Gothamist was co-founded by publisher Jake Dobkin and editor Jen Chung in 2003 to cover all things New York and has since launched other niche outlets focused on individual cities like Los Angeles, Washington, D.C., Chicago, Toronto, San Francisco, London, and Shanghai.

We caught up with Gothamist’s features editor, Christopher Robbins, to talk about the call for pitches and the best way for freelancers to cut through his email backlog so they can get published.

1. What was the impetus for publishing a call for pitches? Are you looking for a higher volume of pitches or is this a way to attract higher quality journalists?

Both. Some of the writers we work with are full-time freelancers—one of our regular contributors wrote an essay for The New York Times Magazine earlier this month—and we certainly want more seasoned journalists to think of us when they’re pitching stories. But some of our best freelance pieces have come from writers outside of that circle, who may not have that kind of news background.

A documentary filmmaker submitted this incredibly moving photo essay about spending 10 hours on a bus with a group of newly released prisoners, and an art historian wrote us these fascinating stories about a secret Gilded Age supper club. If your story is compelling, we will run it.

2. What do you typically look for in a pitch beyond the subject matter?

Clarity. Can the pitch be described in a sentence or two? It also helps if the writer’s pitch shows a familiarity with Gothamist. That means they’ve read our work on the subject and their pitch complements or advances it. If the pitch involves something we haven’t covered, it still fits our style and voice.

3. Do you have tips for freelancers looking to get the attention of editors? What strategies did you use when pitching in the past?

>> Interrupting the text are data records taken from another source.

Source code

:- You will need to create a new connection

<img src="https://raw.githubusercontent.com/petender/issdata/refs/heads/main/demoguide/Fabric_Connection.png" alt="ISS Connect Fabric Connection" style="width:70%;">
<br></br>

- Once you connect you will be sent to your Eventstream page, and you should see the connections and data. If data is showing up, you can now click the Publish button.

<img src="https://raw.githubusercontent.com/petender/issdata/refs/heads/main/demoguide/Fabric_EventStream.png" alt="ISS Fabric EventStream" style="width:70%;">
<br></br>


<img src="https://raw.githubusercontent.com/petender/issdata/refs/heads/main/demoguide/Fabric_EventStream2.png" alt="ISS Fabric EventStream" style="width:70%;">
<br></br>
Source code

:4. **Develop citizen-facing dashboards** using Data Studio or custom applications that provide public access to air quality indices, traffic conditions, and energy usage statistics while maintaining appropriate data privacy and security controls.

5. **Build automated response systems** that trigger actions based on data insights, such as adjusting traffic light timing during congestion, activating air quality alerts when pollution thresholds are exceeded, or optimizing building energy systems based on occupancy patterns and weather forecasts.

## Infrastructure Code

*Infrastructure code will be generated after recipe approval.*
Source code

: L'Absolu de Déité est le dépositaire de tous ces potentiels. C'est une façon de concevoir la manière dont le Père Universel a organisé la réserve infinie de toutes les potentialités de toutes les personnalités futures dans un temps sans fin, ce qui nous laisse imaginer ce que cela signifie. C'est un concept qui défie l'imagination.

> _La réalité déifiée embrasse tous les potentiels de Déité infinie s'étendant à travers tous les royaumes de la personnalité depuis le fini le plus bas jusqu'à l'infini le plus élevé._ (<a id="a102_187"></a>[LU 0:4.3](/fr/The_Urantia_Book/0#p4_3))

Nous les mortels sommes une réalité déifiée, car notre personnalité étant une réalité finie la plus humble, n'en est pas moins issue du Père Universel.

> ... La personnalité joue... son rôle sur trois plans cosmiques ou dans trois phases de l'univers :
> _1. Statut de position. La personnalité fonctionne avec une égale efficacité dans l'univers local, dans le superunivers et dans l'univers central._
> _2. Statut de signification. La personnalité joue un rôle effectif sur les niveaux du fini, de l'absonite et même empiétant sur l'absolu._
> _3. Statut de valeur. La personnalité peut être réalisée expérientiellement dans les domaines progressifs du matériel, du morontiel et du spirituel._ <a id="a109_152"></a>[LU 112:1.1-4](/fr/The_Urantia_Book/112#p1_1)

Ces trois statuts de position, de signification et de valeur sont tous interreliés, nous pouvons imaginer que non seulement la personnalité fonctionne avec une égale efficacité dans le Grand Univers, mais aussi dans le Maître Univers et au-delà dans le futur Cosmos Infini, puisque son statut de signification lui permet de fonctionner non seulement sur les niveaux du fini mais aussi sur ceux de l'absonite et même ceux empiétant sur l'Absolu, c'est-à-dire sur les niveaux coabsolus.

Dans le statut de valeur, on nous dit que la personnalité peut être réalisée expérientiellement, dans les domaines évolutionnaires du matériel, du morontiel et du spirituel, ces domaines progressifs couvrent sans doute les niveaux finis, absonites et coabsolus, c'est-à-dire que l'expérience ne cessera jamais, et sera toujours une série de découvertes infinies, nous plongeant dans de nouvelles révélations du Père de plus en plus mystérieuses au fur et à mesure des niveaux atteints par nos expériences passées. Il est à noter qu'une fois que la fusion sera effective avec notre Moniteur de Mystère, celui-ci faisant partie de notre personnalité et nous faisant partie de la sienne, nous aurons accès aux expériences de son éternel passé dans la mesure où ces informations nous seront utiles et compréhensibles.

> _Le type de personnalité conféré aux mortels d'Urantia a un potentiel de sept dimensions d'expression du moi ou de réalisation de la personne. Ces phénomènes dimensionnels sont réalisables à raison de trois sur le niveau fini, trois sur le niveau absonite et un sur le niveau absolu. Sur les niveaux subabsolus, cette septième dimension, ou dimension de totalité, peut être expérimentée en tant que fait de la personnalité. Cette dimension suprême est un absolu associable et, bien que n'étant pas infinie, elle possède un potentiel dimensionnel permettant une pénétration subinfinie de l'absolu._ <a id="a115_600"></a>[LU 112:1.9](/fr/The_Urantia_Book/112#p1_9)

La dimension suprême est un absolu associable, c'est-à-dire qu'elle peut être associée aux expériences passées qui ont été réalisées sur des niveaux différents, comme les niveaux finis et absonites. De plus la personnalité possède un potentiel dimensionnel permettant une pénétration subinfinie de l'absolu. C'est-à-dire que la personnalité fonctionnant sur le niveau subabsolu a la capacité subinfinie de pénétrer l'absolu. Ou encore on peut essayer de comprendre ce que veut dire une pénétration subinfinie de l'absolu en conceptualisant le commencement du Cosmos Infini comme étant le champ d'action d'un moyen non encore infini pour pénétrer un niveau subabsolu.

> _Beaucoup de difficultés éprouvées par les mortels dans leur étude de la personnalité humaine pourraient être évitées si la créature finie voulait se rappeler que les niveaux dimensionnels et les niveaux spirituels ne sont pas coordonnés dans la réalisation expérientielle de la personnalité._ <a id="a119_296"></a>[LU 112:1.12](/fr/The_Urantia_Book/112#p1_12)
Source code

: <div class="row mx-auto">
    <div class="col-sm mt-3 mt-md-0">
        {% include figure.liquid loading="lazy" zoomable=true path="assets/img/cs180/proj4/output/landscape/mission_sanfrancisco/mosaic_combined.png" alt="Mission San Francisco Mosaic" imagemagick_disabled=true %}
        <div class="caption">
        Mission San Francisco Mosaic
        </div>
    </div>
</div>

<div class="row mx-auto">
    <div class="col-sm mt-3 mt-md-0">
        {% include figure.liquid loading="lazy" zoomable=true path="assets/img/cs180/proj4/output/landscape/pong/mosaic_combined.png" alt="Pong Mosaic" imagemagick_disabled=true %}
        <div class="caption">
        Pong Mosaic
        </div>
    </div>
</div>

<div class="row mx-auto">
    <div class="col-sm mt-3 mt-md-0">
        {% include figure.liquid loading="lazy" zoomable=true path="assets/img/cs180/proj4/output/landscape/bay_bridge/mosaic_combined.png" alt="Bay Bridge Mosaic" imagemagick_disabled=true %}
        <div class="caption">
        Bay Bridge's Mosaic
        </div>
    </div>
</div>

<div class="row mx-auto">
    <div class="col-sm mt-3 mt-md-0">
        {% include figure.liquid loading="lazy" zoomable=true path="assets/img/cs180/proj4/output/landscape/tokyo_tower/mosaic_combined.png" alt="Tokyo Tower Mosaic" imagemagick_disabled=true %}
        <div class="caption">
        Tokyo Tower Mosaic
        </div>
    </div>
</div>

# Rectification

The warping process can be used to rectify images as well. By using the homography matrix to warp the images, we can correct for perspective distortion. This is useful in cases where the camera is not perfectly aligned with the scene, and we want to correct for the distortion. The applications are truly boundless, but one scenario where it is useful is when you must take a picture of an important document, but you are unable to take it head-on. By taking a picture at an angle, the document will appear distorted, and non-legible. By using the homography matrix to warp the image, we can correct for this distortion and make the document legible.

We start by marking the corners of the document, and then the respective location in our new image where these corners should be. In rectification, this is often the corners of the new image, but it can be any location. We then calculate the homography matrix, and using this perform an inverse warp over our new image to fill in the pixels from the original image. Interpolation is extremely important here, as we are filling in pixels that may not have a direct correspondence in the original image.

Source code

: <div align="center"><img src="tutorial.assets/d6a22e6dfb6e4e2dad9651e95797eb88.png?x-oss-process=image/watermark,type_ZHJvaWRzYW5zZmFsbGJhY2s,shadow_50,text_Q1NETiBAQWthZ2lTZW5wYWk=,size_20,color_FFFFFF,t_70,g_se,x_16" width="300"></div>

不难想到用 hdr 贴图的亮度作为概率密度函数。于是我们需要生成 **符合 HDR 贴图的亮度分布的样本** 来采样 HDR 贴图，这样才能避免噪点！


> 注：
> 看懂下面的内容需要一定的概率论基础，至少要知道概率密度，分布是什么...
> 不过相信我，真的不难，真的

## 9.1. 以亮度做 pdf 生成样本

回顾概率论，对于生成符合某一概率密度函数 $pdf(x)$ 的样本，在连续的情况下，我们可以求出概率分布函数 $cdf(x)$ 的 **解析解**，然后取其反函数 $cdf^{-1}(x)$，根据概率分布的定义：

Be as specific as you can. Let’s say you pitch an article about the onerous process of applying for affordable housing in New York. There are almost too many ways you can approach this topic: Are you going to speak to people who have tried, failed, and succeeded so we can glean from the lessons they learned? Or are you going to talk to experts about the best possible ways to navigate the process? Is this piece supposed to be more illustrative or service-y?

You should have these kind of questions sorted out and your pitch whittled down to its most essential parts before sending it to us. Brief is always better. Two sharp sentences will cut through my email-addled brain and have me asking you for more information. Tease me!

4. What are some of your favorite features Gothamist has published since you took on freelance duties last year?

Many of them are in this year-end post we did in December—they read like a list of some of the issues we think are most important to New Yorkers: gentrification, labor struggles, prison reform, corruption.

They also don’t have to be heavy to be thoughtful: This piece about Manhattan palm readers deftly weaves introspection with shoe leather observation and is really fun to read. This story about Australians in New York City may best embody the ideal Gothamist pitch. It takes an impression that many of us share (“Why do I meet so many Australians?”) but is difficult to quantify, and reveals that not only has the number of Australians in New York quadrupled over the last decade, but that the increase is largely due to the country’s support of the most recent Iraq War. I don’t know anyone who goes to cocktail parties anymore, but I’d bet that story kills at them.

5. How much do you pay at Gothamist for freelance pieces?

$200 to $500 is a typical range, but more for longer or more complex projects, less for shorter, simpler stuff. And we pay promptly.